April 22, 2000: Elian Gonzalez raid transfixes the nation
The raid started at 5:15 a.m. on a small Miami street on the morning of April 22, 2000. By 5:18 a.m., it was over.
Elian Gonzalez was removed from the home of relatives to be reunited with his father, and a chapter of the family's bitter custody battle was closed.
"In three minutes," reported then-CBS News correspondent Byron Pitts, "six-year-old Elian Gonzalez -- dressed in a t-shirt, draped in fear -- was gone."
Elian had been rescued by two fishermen on Thanksgiving Day in 1999, floating alone off the coast of Florida. His mother had drowned during their attempted escape from Cuba.
He was placed with relatives in Miami, but his father -- with the backing of former Cuban President Fidel Castro -- began an campaign to have the boy sent home to Cuba.
The custody fight came to a dramatic head on that April morning, with Elian being whisked away in the arms of a Spanish-speaking federal agent assigned to the case to provide the child comfort.
"They came into our house, took the boy, threw us down like dogs," one relative told CBS News outside the home after the raid had ended.
Dubbed "Operation Reunion," the entire mission was carried out with military precision as demonstrators protested in the streets.
"Three minutes of calculated chaos by heavily armed agents from U.S. Immigration, who sprayed anyone in their path with pepper spray," Pitts said. "It was force met by anger."
By the end of the day, Elian was back with his father under military guard at a U.S. Air Force base near Washington.
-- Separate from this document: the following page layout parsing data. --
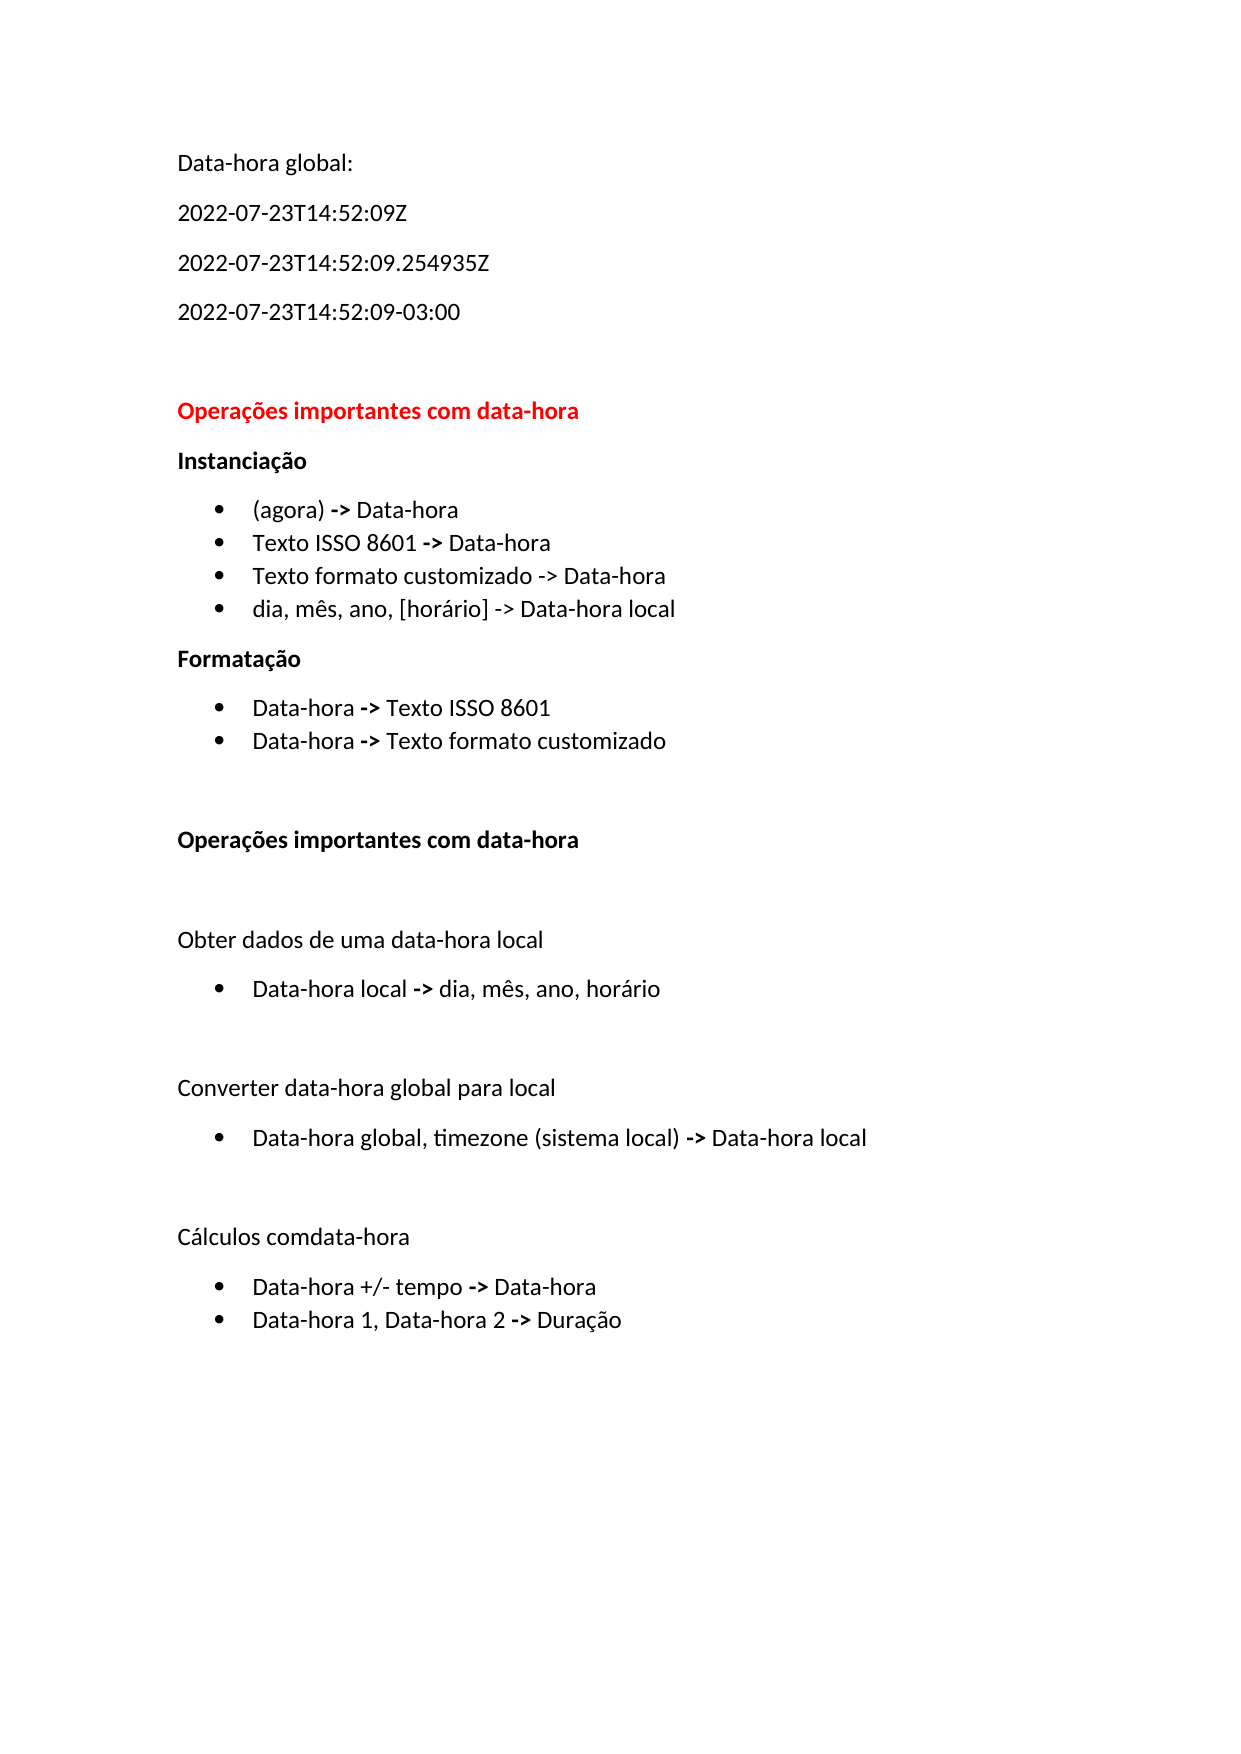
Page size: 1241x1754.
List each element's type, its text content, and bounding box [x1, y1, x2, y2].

text Operações importantes com data-hora [177, 825, 1063, 855]
text 2022-07-23T14:52:09Z [177, 197, 1063, 228]
text Obter dados de uma data-hora local [177, 924, 1063, 954]
text 2022-07-23T14:52:09.254935Z [177, 247, 1063, 277]
list Data-hora global, timezone (sistema local) -> Data-hora local [215, 1122, 1063, 1153]
text Instanciação [177, 445, 1063, 476]
list Texto ISSO 8601 -> Data-hora [215, 528, 1063, 558]
list Texto formato customizado -> Data-hora [215, 561, 1063, 591]
text Data-hora global: [177, 148, 1063, 178]
list Data-hora -> Texto ISSO 8601 [215, 693, 1063, 723]
text Converter data-hora global para local [177, 1073, 1063, 1103]
list Data-hora local -> dia, mês, ano, horário [215, 973, 1063, 1004]
text Operações importantes com data-hora [177, 396, 1063, 426]
text Formatação [177, 643, 1063, 673]
list (agora) -> Data-hora [215, 495, 1063, 525]
list Data-hora 1, Data-hora 2 -> Duração [215, 1304, 1063, 1334]
list Data-hora +/- tempo -> Data-hora [215, 1271, 1063, 1301]
text Cálculos comdata-hora [177, 1221, 1063, 1252]
list Data-hora -> Texto formato customizado [215, 726, 1063, 756]
list dia, mês, ano, [horário] -> Data-hora local [215, 593, 1063, 624]
text 2022-07-23T14:52:09-03:00 [177, 296, 1063, 327]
His relatives also flew to Washington to fight for him to stay Miami, but when it was all said and done Elian returned to Cuba with his dad in June of 2000.
Now 22 years old, he has lived a relatively quiet life and has rarely spoken to the press. In 2005, CBS News' Bob Simon interviewed him for "60 Minutes." Elian told Simon what he remembered about the raid.
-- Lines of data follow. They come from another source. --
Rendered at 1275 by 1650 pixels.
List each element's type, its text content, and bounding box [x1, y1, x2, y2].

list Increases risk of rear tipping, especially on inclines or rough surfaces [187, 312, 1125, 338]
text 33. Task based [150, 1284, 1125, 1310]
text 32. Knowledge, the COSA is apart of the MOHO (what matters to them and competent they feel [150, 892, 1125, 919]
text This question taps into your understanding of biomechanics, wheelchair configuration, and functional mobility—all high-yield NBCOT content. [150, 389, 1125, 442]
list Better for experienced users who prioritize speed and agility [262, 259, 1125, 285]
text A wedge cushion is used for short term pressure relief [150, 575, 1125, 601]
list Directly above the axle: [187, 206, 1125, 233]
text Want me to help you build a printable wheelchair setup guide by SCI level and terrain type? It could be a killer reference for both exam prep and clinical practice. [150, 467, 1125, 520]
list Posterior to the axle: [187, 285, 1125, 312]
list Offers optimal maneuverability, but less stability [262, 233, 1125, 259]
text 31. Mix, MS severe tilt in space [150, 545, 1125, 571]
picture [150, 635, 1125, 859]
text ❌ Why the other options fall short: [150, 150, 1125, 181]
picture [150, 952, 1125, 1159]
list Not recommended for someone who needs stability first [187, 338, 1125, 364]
"When they said I was going to see my father, at that moment, then I felt joy that I could get out of that house."
Last year, 15 years after the chaotic raid, he spoke to ABC News about his life as an adult. He revealed that he was engaged, studying to become an engineer, and would like to one day visit the U.S. to go to a baseball game and see the monuments in Washington, D.C.